Mag das portugiesische Team auch seit einem Jahr kein Spiel mehr gewonnen haben und trotz des Heimvorteils nur zögerlich als Favorit genannt werden, für die Portugiesen ist klar, dass es diesmal passieren muss. Die goldene Generation, die Anfang der Neunzigerjahre zwei Junioren-Weltmeistertitel holte, hat es ebenso wenig wie Eusebios legendäre Mannschaft oder das brillante EM-Team von 1984 geschafft, die Hoffnungen zu erfüllen und endlich einen großen Titel nach Portugal zu holen. Nun soll das reformierte Konstrukt des Brasilianers Felipe Scolari die Dinge ins Lot bringen. Die meisten Akteure der alten verschworenen Gruppe um Luis Figo hat der Weltmeistercoach nach seiner Amtsübernahme in Rente geschickt, sogar den Torhüter Vitor Baia vom Champions-League-Gewinner FC Porto, was nicht einmal der Verbandspräsident versteht, wie er dem Keeper kürzlich so indiskret mitteilte, dass ein Journalist mithören konnte. Nur Figo, Rui Costa und Couto sind noch dabei, und vor allem Luis Figo, der Kapitän, hat es nicht versäumt, lautstark über die Ausmusterung seiner langjährigen Mitstreiter zu meckern und die Berufung nationalisierter Spieler wie des ehemaligen Brasilianers Deco zu kritisieren. Figo ist nach wie vor der große Mann im Team, omnipräsent sein Konterfei in Anzeigen und auf Plakaten der vielen Sponsoren des Teams. Trotz seines Murrens hofft man, dass die neue Mischung genau die richtige sein wird, um das zu erreichen, was vor vier Jahren tragisch misslang. Der spektakuläre Europacupgewinn des FC Porto hat die Erwartungen zusätzlich angeheizt, auch wenn der ausgewiesene Porto-Hasser Scolari die meisten Akteure des Meisters, wie Deco, Maniche oder Carvalho zunächst auf der Bank platzieren wird.

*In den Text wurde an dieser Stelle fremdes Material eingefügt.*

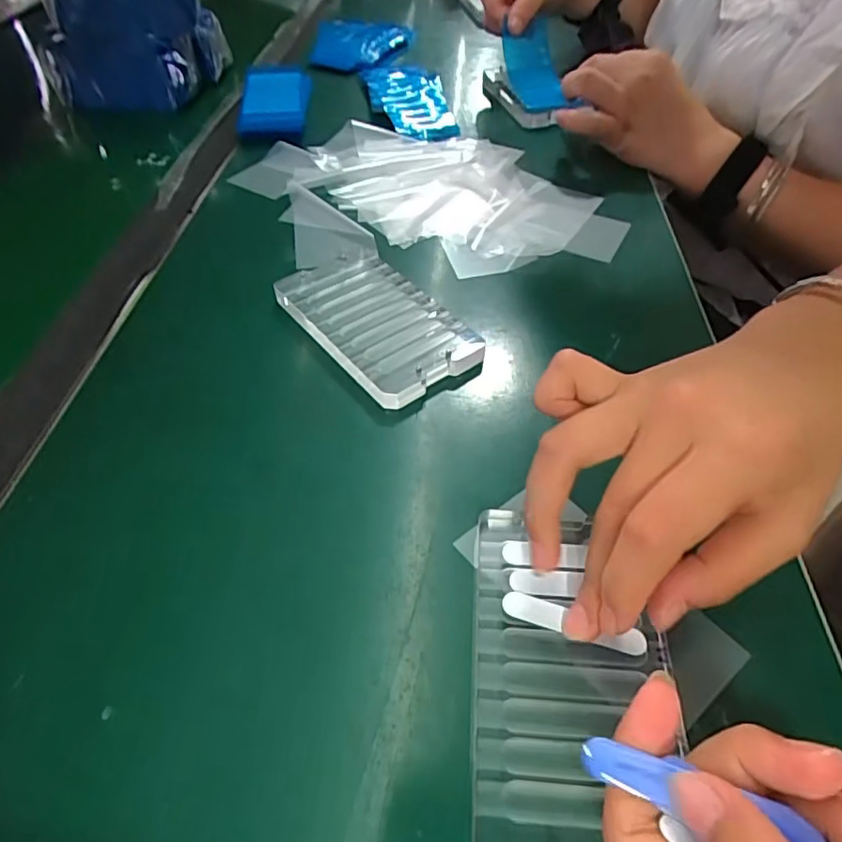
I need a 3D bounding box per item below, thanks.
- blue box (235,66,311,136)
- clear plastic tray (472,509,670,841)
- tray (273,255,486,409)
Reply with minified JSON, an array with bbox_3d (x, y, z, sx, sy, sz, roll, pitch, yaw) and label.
[{"bbox_3d":[-0.138,-0.301,0.538,0.063,0.022,0.140,-5,49,-3],"label":"blue box"},{"bbox_3d":[0.050,0.087,0.204,0.063,0.007,0.119,2,51,3],"label":"clear plastic tray"},{"bbox_3d":[-0.026,-0.058,0.333,0.069,0.013,0.117,-29,55,-22],"label":"tray"}]

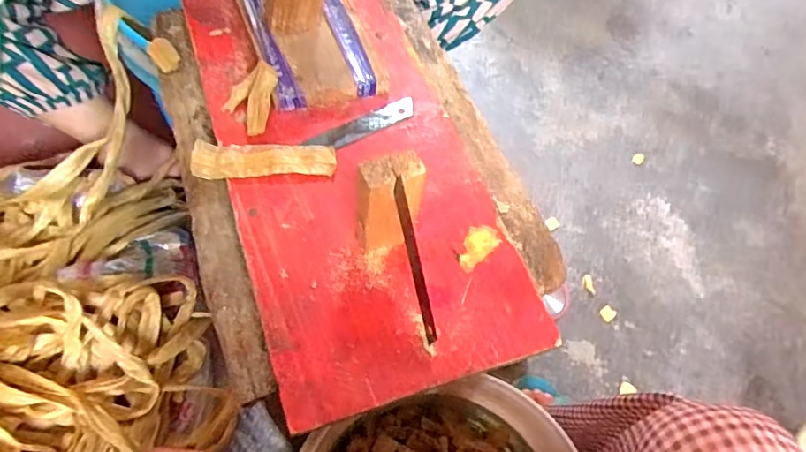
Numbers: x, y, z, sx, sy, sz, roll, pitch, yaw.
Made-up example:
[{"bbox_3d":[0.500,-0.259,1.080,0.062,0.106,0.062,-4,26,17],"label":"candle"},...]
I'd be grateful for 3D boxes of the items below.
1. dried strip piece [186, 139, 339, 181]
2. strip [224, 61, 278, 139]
[{"bbox_3d":[-0.095,-0.046,0.365,0.093,0.011,0.028,0,60,-7],"label":"dried strip piece"},{"bbox_3d":[-0.110,-0.092,0.382,0.035,0.004,0.054,9,80,20],"label":"strip"}]

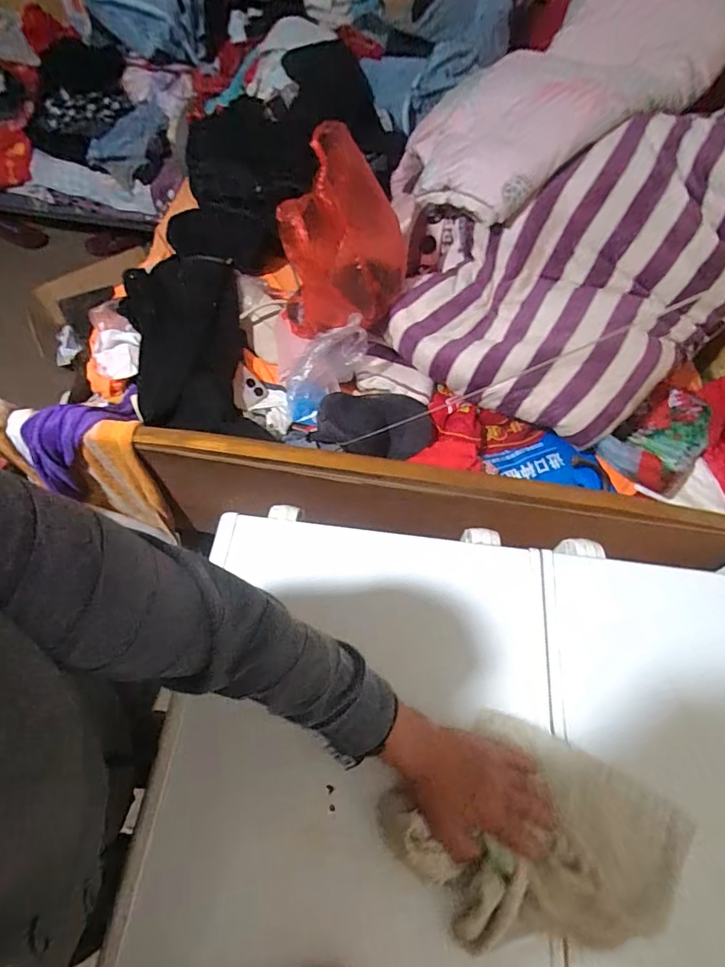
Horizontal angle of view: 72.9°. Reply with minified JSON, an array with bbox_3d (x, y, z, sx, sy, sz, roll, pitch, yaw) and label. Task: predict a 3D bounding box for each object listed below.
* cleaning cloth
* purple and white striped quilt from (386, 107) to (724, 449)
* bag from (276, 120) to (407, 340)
[{"bbox_3d":[0.174,0.350,0.483,0.281,0.060,0.204,29,66,12],"label":"cleaning cloth"},{"bbox_3d":[0.450,-0.423,1.004,0.727,0.178,0.517,-44,72,4],"label":"purple and white striped quilt"},{"bbox_3d":[-0.037,-0.442,0.941,0.237,0.329,0.205,2,64,-1],"label":"bag"}]

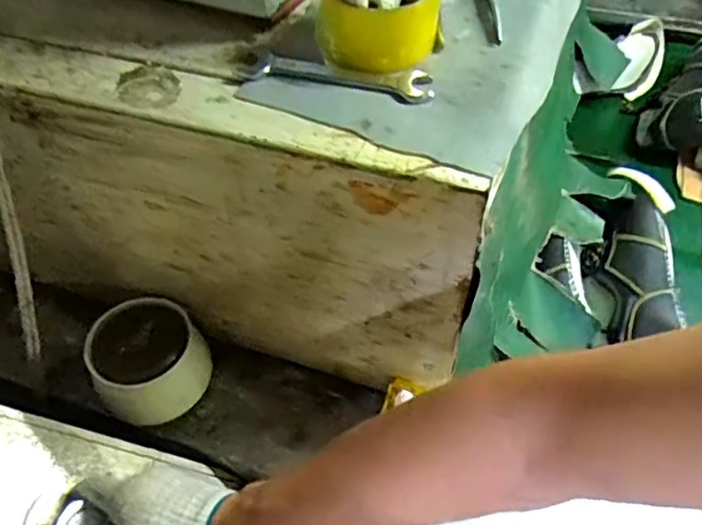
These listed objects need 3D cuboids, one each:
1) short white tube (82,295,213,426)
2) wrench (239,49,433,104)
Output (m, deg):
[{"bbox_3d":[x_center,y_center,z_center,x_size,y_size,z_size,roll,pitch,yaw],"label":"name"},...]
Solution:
[{"bbox_3d":[-0.216,0.110,0.659,0.114,0.111,0.100,-37,59,-23],"label":"short white tube"},{"bbox_3d":[-0.013,-0.145,0.466,0.152,0.009,0.032,11,54,11],"label":"wrench"}]

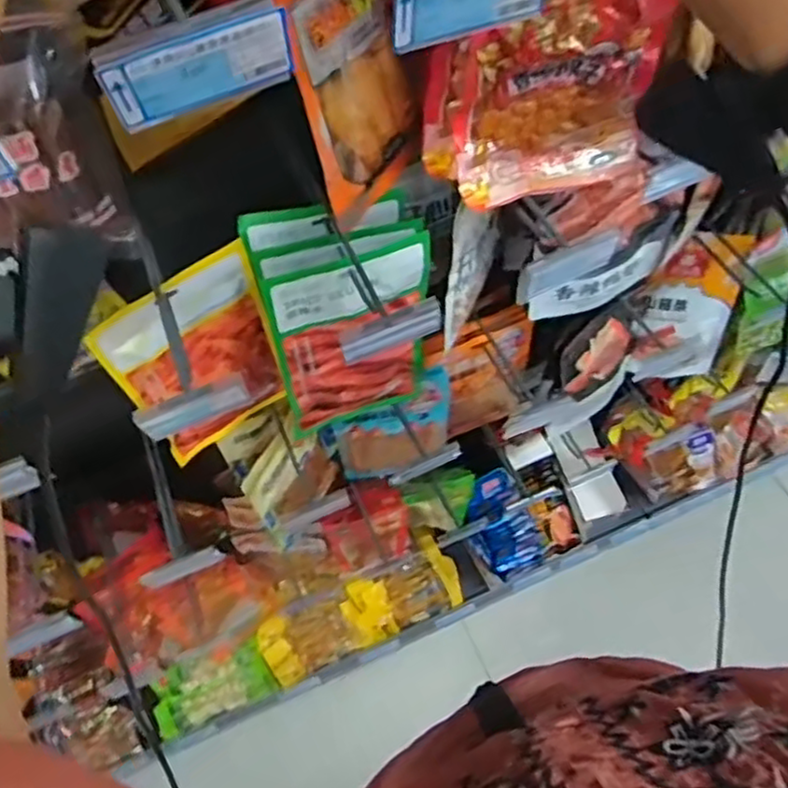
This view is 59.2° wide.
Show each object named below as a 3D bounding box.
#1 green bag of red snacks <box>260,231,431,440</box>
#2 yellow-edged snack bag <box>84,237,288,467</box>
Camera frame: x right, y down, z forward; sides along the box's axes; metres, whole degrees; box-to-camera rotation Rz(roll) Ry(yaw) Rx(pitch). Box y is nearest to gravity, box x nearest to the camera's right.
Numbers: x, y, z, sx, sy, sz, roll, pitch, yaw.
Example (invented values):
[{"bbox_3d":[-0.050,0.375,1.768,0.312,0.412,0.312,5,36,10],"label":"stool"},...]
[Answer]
[{"bbox_3d":[-0.038,-0.047,0.709,0.166,0.241,0.049,-25,63,-10],"label":"green bag of red snacks"},{"bbox_3d":[-0.190,-0.031,0.712,0.157,0.231,0.032,-37,65,-16],"label":"yellow-edged snack bag"}]

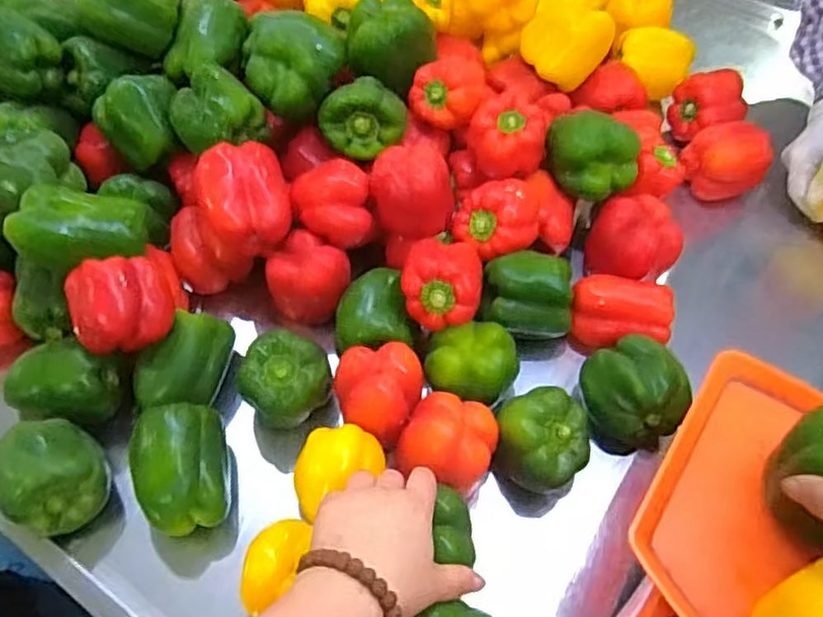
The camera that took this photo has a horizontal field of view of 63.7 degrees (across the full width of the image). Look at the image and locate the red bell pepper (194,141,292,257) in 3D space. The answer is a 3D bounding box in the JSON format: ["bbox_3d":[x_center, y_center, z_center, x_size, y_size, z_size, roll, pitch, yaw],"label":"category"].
[{"bbox_3d":[-0.158,-0.105,0.631,0.080,0.068,0.086,0,58,0],"label":"red bell pepper"}]

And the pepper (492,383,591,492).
[{"bbox_3d":[0.110,0.113,0.563,0.074,0.069,0.078,0,58,0],"label":"pepper"}]

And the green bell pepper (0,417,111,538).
[{"bbox_3d":[-0.299,0.138,0.551,0.077,0.063,0.075,0,58,0],"label":"green bell pepper"}]

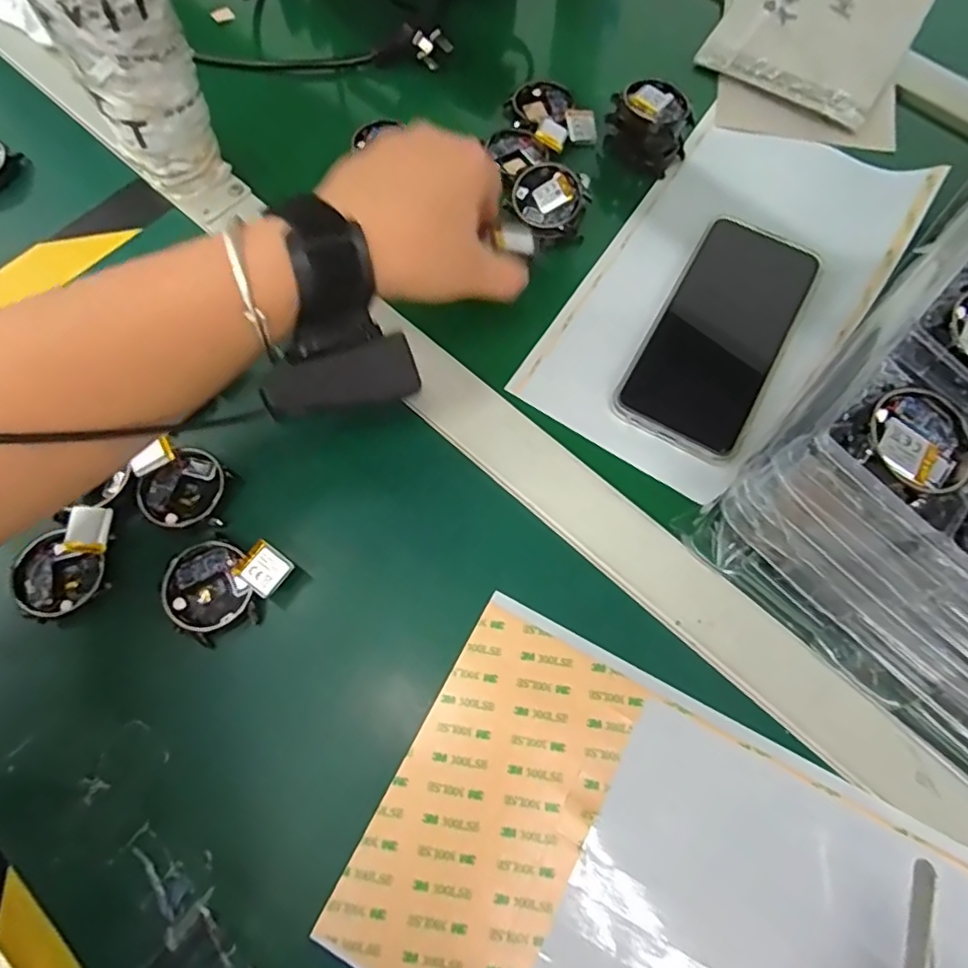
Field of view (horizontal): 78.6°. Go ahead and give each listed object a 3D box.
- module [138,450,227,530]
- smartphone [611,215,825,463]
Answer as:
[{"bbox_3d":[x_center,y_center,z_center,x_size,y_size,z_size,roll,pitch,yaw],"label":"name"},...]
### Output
[{"bbox_3d":[-0.160,0.003,0.315,0.043,0.007,0.038,-40,76,-15],"label":"module"},{"bbox_3d":[0.148,-0.095,0.365,0.078,0.006,0.166,29,71,9],"label":"smartphone"}]

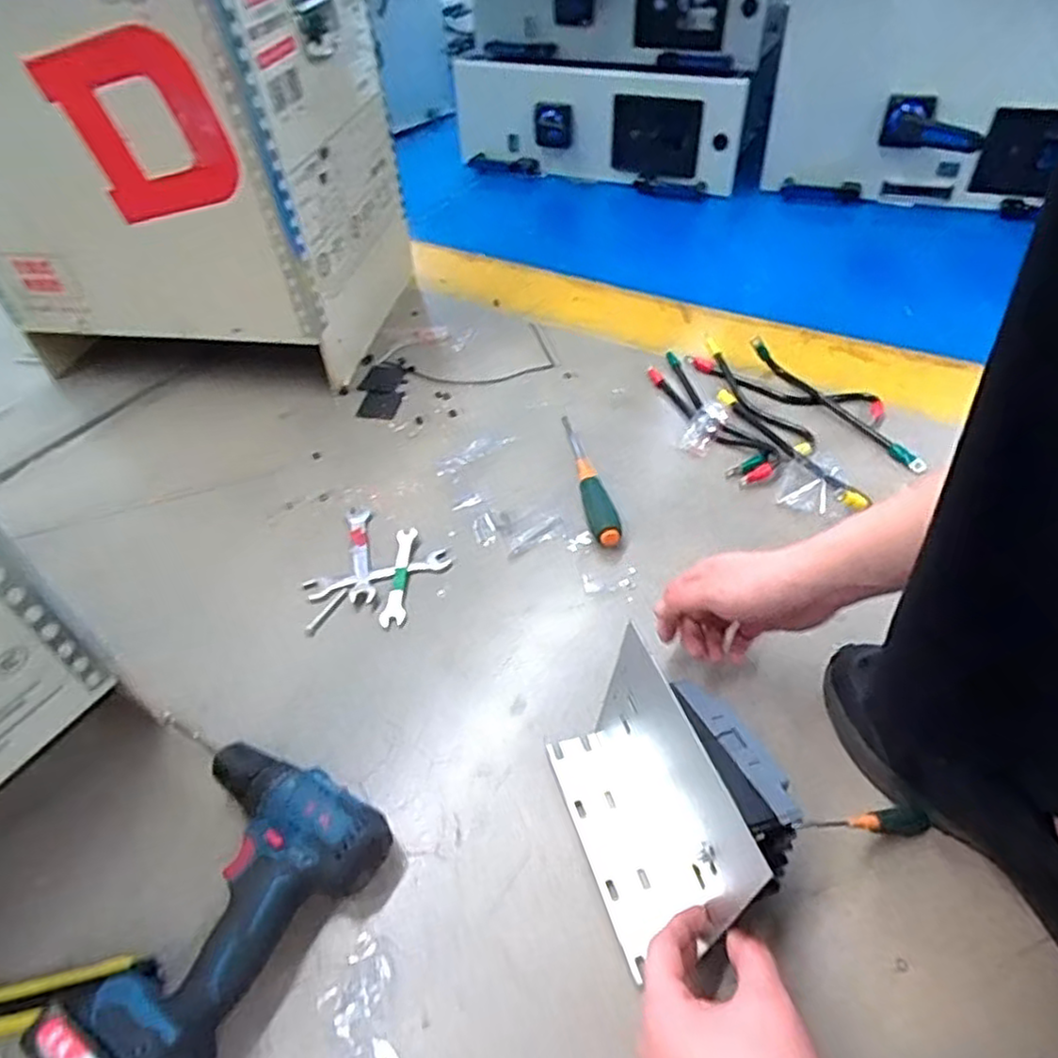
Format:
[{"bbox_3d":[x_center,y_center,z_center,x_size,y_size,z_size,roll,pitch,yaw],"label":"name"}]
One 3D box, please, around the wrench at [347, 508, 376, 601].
[{"bbox_3d":[-0.178,0.024,0.728,0.025,0.006,0.138,-12,47,-6],"label":"wrench"}]

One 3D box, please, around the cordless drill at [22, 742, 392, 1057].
[{"bbox_3d":[-0.218,0.252,0.471,0.158,0.072,0.213,24,53,25],"label":"cordless drill"}]

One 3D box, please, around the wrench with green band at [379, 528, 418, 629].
[{"bbox_3d":[-0.132,0.046,0.704,0.025,0.006,0.120,-3,46,3],"label":"wrench with green band"}]

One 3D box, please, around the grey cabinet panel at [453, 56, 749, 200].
[{"bbox_3d":[0.117,-0.779,1.343,0.580,0.189,0.146,18,51,21],"label":"grey cabinet panel"}]

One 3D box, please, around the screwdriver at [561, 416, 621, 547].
[{"bbox_3d":[0.065,-0.062,0.776,0.030,0.022,0.217,-9,46,-3],"label":"screwdriver"}]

Der Optimismus ist gewaltig, dennoch wird dem heutigen Eröffnungsspiel gegen Griechenland auch mit einer gewissen Bangigkeit entgegen gesehen. Man möchte den Viertelfinaleinzug erledigt haben, bevor man im letzten Gruppenspiel auf Spanien trifft, gegen das man zuletzt 0:3 verlor, und dafür ist ein Sieg gegen die Griechen unerlässlich. „Traue nicht den Danaern, auch wenn sie Geschenke bringen“, haben die Portugiesen jedoch aus dem Film „Troja“ gelernt, der mit großem Erfolg in den hiesigen Kinos läuft. Otto Rehhagel kommt ihnen vor wie eine besonders schurkische Inkarnation des alten Agamemnon, der Genesungsprozess des gefährlichen Angreifers Nikolaidis bewegte sie so intensiv wie die Mannen des Priamos einst die Frage, ob sich der grimme Achilles nun doch wieder ins Kampfgetümmel stürzen würde. Die schlechte Nachricht: Nikolaidis scheint fit zu sein. Die gute: Der Premierminister hat eine gewaltige Last von den Schultern der Spieler genommen. „Die portugiesische Wirtschaft ist nicht abhängig vom Abschneiden der Nationalmannschaft bei der Europameisterschaft“, ließ Durão Barroso das Team bei einem Besuch im Trainingslager wissen. „Das Einzige, was das Land von euch erwartet, ist der Europameistertitel“, fügte er bescheiden hinzu. Rot-Grün wird es schon richten.